Their sons, Robert and Daniel, are numbed by the news. The cancer has spread beyond a cure and now it is time to think about how she will die, Diane tells them. She wants to stay at home. She wants hospice.

Diane, who has spent more than 30 years as a teacher and counselor in Contra Costa high schools, has researched hospice.

She knows all about Hospice and Palliative Care of Contra Costa, which will allow her to be in control of her final days. Nurses, volunteers, chaplains and social workers will come to the Walnut Creek home where Diane has lived for more than 30 years. They will help her with her pain and with her spiritual uncertainties. They will come when she wants them to, and they will do nothing that she doesn't want. It's a bond that hospice programs make with their patients.

Robert, an orthodontist, grimly accepts the move as inevitable. Hospice is what Diane wants and that's what they'll do.

Daniel, the younger son, is more uncertain. He is angry -- not at his mother, but at the cancer. He wants a solution, a cure. But he knows his mother, perhaps better than his brother and father do. And it is her confidence that hospice is the best choice that sways him.

Breaking the news to friends is much harder. Diane, born and raised in Antioch, has friends she made in the sandbox. They know her as painfully organized and determined. The news that she is going into hospice doesn't fit with their image of Diane as a fighter.

"Some people have said, when they heard I've started hospice, 'My God, Diane, you've given up.' Given up? Given up life? What is this, Lent? There is a difference between giving up and giving in. I was giving in. I wasn't giving up."

Hospice will help her manage the pain, and more importantly to her, it will help her family cope with her death and their grief. She will be able to die on her own terms.
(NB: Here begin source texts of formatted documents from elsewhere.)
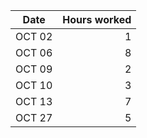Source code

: 
| Date   | Hours worked |
|--------|-------------:|
| OCT 02 | 1            |
| OCT 06 | 8            |
| OCT 09 | 2            |
| OCT 10 | 3            |
| OCT 13 | 7            |
| OCT 27 | 5            |

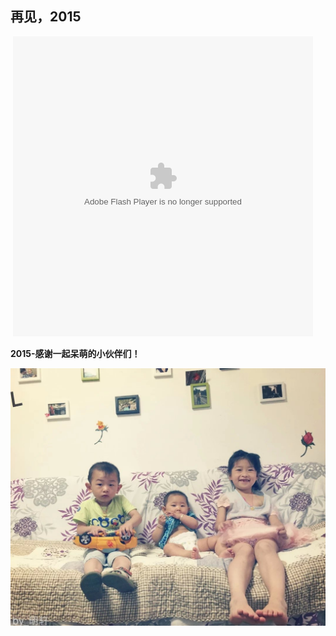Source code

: 

## 再见，2015
<img src="/Resource/2015/2015001.jpeg" width="0" height="0" />


<embed type="application/x-shockwave-flash" allowscriptaccess="always" allowfullscreen="true" wmode="transparent" quality="high" height="480" width="480" src="http://video.weibo.com/player/1034:8b449bb51f2ed7ab8cfa19881274fbda/v.swf"/>

**2015-感谢一起呆萌的小伙伴们！**

![小伙伴](/Resource/2015/20150712.jpeg)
So when people shake their heads and tsk-tsk about the "poor doomed woman," Diane looks them straight in the eye and tells them to wise up.

She is 57 years old and she is dying.

"Medicine can't help me anymore, so I try to live life to a fullness. Maybe it's a different fullness, but I'm still able to do things."

She is on a journey of death, Diane says, and on a journey for life.